Stocks ended the day higher Tuesday after the US government reported that wholesale prices rose at a far less dramatic rate than expected. That news come just a few days after another report showed that the pace of consumer price increases was also slowing.
Stocks pulled back a bit following reports that two missiles or rockets struck a village in Poland near the border with Ukraine. Two people were reportedly killed.
Still, investors largely looked past the geopolitical headlines and are hoping that the cooling inflation pressures will lead the Federal Reserve to raise interest rates by smaller amounts in the next few months, following four consecutive historically large hikes.
Shares of Taiwan Semi (TSM) skyrocketed more than 10%. The benchmark Philadelphia Semiconductor Index (SOX), which has Taiwan Semi (TSM), Intel (INTC), AMD (AMD), Nvidia (NVDA) and other chip leaders in it, gained 3%.
But it’s the good news on the inflation front that is giving investors the biggest cause for jubilation. Traders are now betting that it’s almost a slam dunk that the Federal Reserve will raise rates by only a half-percentage point, instead of three-quarters of a point, at its next meeting on December 14.
Traders are pricing in a more than 80% chance of only a so-called 50 basis point increase at that meeting, compared to a less than 30% probability a month ago, according to federal funds futures on the CME.
In addition to the more benign inflation numbers, investors also seem to be taking solace from comments made by Fed vice chair Lael Brainard on Monday.
Brainard said at a Bloomberg News event “it makes sense to move through a more deliberate and data-dependent pace” when it comes to future rate hikes. Those comments soothed investors, who were spooked by remarks from another Fed official about inflation and interest rates.
Fed governor Christopher Waller told attendees of a UBS event in Australia that “we’ve got a long, long way to go to get inflation down,” and added that “rates are going to keep going up, and they are going to stay high for a while.”
Investors may be overestimating chance of a Fed pivot
Still, some experts worry that the market is getting too excited about the latest inflation figures.
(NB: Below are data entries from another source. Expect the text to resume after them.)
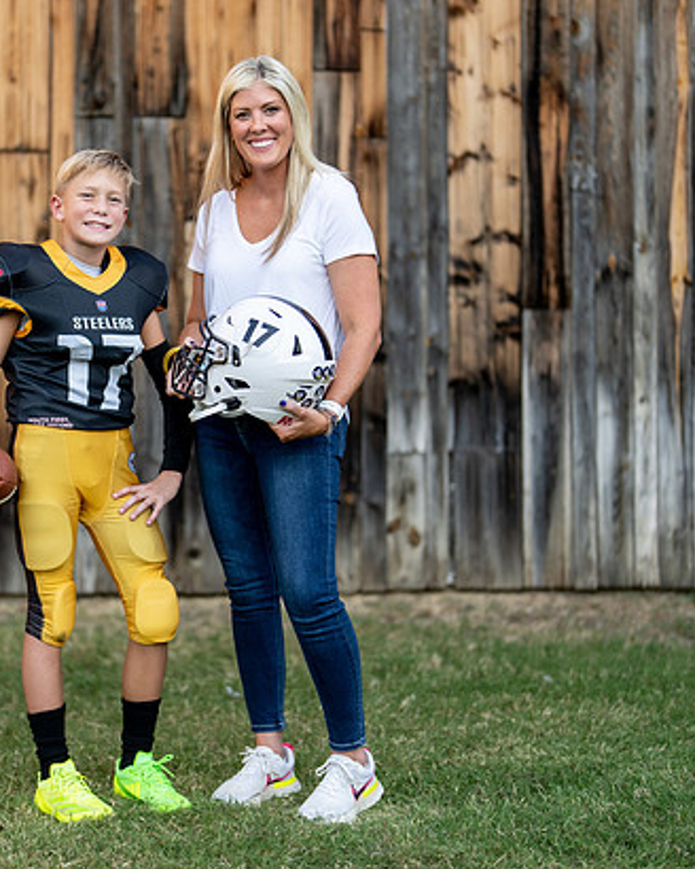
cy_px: 433
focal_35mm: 79
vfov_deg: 24.1
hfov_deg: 19.3
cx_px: 217
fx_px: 2031
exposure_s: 1/1600
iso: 100
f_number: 1.2
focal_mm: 50
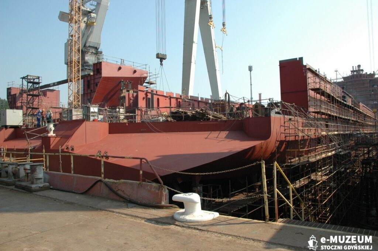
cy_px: 126
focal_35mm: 27
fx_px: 283
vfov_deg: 47.9
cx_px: 189
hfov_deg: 67.4
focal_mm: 18
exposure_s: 1/160
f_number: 11
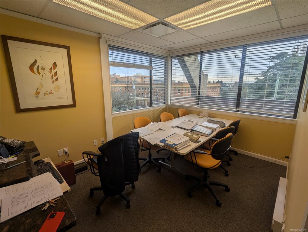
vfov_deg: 78.2
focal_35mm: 16
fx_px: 143
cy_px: 116
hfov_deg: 94.4
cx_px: 154
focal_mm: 2.35
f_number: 2.2
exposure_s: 1/318
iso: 39
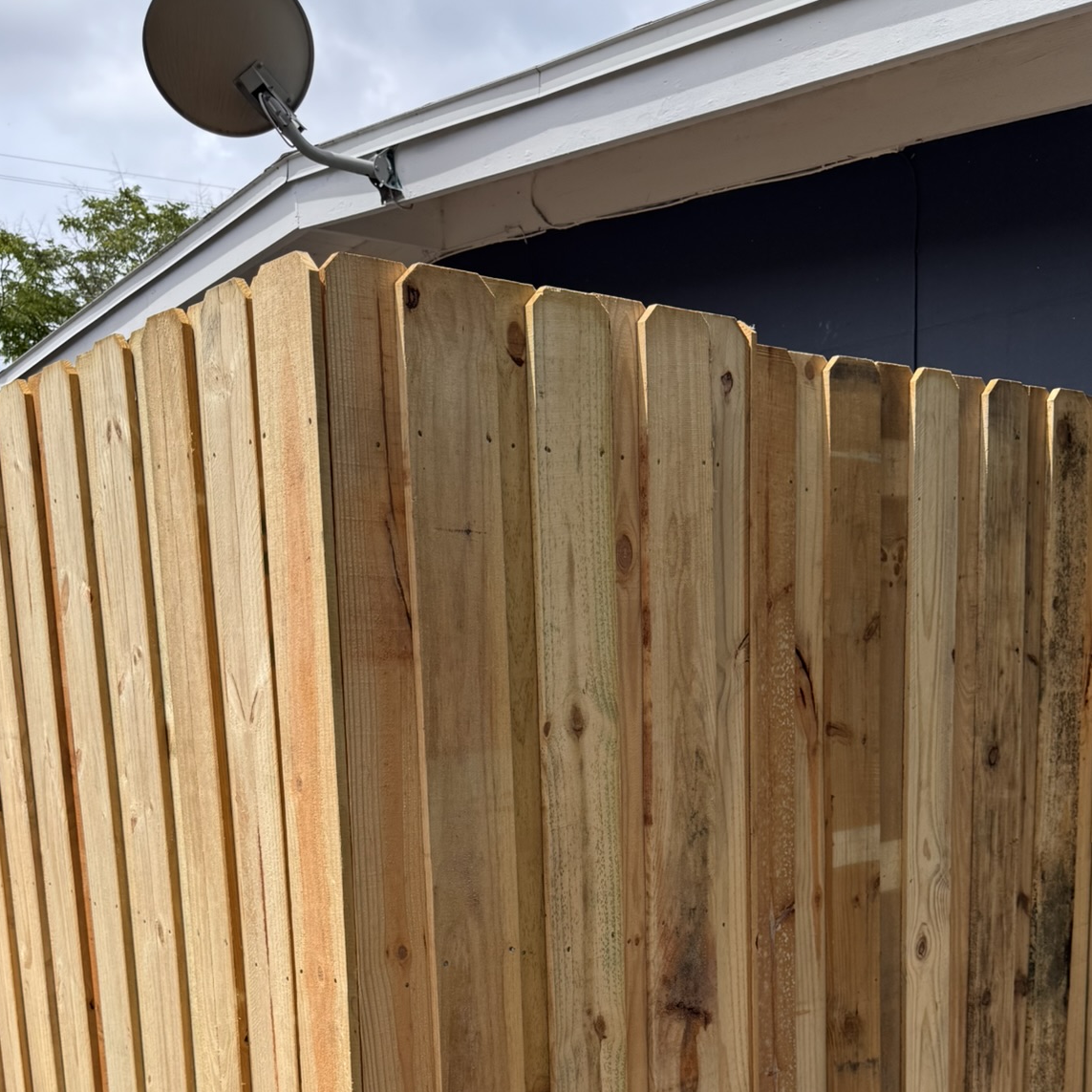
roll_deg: +2.1
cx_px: 609
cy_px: 902
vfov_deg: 41.6
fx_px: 1356
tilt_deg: -9.7
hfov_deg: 43.8
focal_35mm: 38
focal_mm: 6.76
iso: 80
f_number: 1.78
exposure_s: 1/1767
The Fed is clearly still more concerned about inflation than it is the possibility its aggressive rate hikes will slow the economy.
“It’s less clear if [the inflation reports] will be sufficient for the Fed to reconsider how far they go in hiking rates,” said Andrzej Skiba, head of US fixed income at RBC Global Asset Management. “The Fed will need more data. It really is all about inflation, and everybody is going to be glued to their screens for new data.”
Others agree that the Fed is unlikely to suddenly decide that it will be able to declare victory in the war against inflation anytime soon. That means the market should get used to the notion that interest rates are going to keep climbing and may stay elevated for some time.
“Getting inflation down is going to be much more of a focus than it was during the past fifteen years,” said Ashish Shah, chief investing officer of public investments for Goldman Sachs, during a webcast Monday.
Shah said investors should not expect a “Goldilocks” type scenario where the Fed comes to the rescue of the markets with rate cuts and big bond purchases (a policy known as quantitative easing) in order to push interest rates lower.
David Page, head of macro research at AXA IM, agreed with that assessment. He said the growing expectations that the Fed could begin to lower rates as soon as the end of next year are overly “optimistic.”
Page said he believes the Fed may raise rates, currently in a range of 3.75% to 4%, two more times to 4.75% to 5% by March before pausing. He added that the Fed may then be on hold until 2024 and is unlikely to start reducing rates unless the job market weakens significantly.